原文:
楽曲のリズムやノリを作り出すうえでの屋台骨として非常に重要なドラムだけど、ひと叩きで楽曲の世界観に引き込むイントロや、サビ前にアクセントを付けるフィルインも聴きどころの1つ。そこで、この連載ではドラマーとして活躍するミュージシャンに、「この部分のドラムをぜひ聴いてほしい!」と思う曲を教えてもらいます。第25回は、1月に最新シングル「シン・臨界Nerdる」をリリースし、全国6カ所を回るリリースツアーを行っている “ネオパンクロックバンド”ザ・シスターズハイのドラマー・椿さんが登場です。

構成 / 丸澤嘉明

ドラムフレーズが好きな曲とその理由

Red Hot Chili Peppers「Dani california」(ドラム / チャド・スミス)

このコラムのお話をいただいたときに一発目に出てきたのがこの曲です。
僕が一番敬愛しているドラマー、チャド・スミスが長年在籍しているバンドの曲ですが、スネアのゴーストからのシンプルなドラムインで、最後まで聴いても派手なフィルだったり複雑なビートだったりを叩くわけでもなく、ただひたすら土台に徹する。なのに常に存在感があって、前述したドラムインはなぜか真似したくなる。

課題の目的: ドラム連載の記事のうち、「ドラムフレーズが好きな曲とその理由」から始めて「インはなぜか真似したくなる。」まで続く部分を、一字一句変えずに出力してください。

与えられた資料:
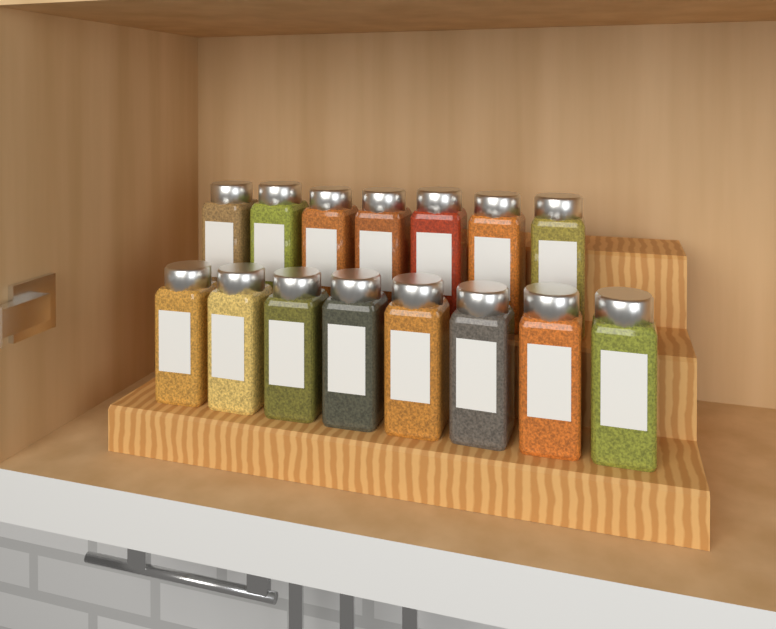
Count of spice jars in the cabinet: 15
==
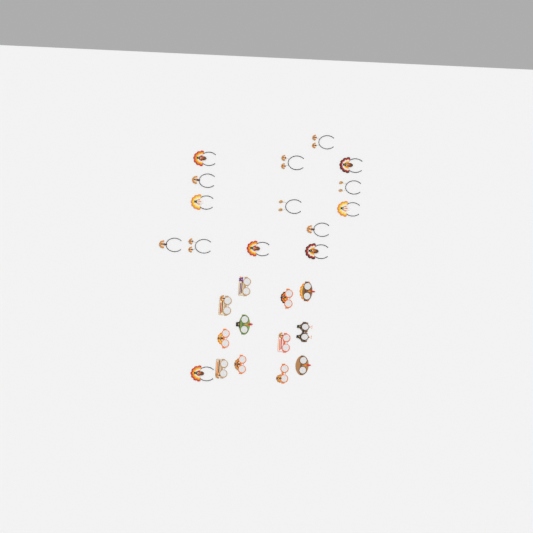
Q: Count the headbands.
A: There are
==
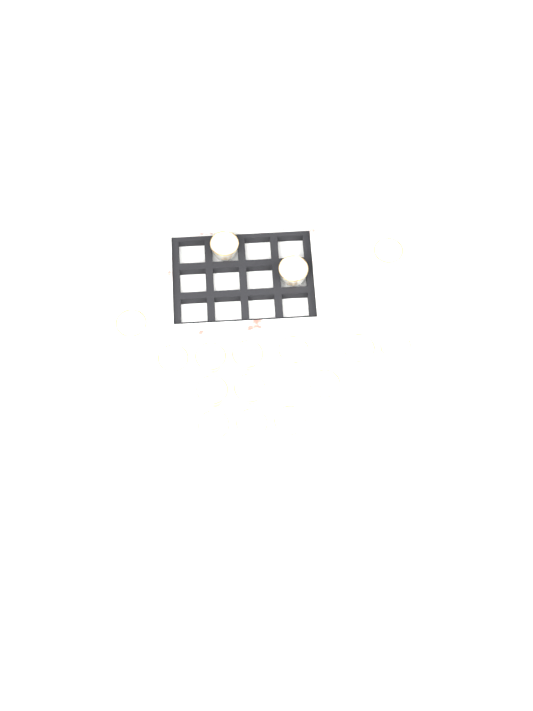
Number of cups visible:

模範解答:
ドラムフレーズが好きな曲とその理由

Red Hot Chili Peppers「Dani california」(ドラム / チャド・スミス)

このコラムのお話をいただいたときに一発目に出てきたのがこの曲です。
僕が一番敬愛しているドラマー、チャド・スミスが長年在籍しているバンドの曲ですが、スネアのゴーストからのシンプルなドラムインで、最後まで聴いても派手なフィルだったり複雑なビートだったりを叩くわけでもなく、ただひたすら土台に徹する。なのに常に存在感があって、前述したドラムインはなぜか真似したくなる。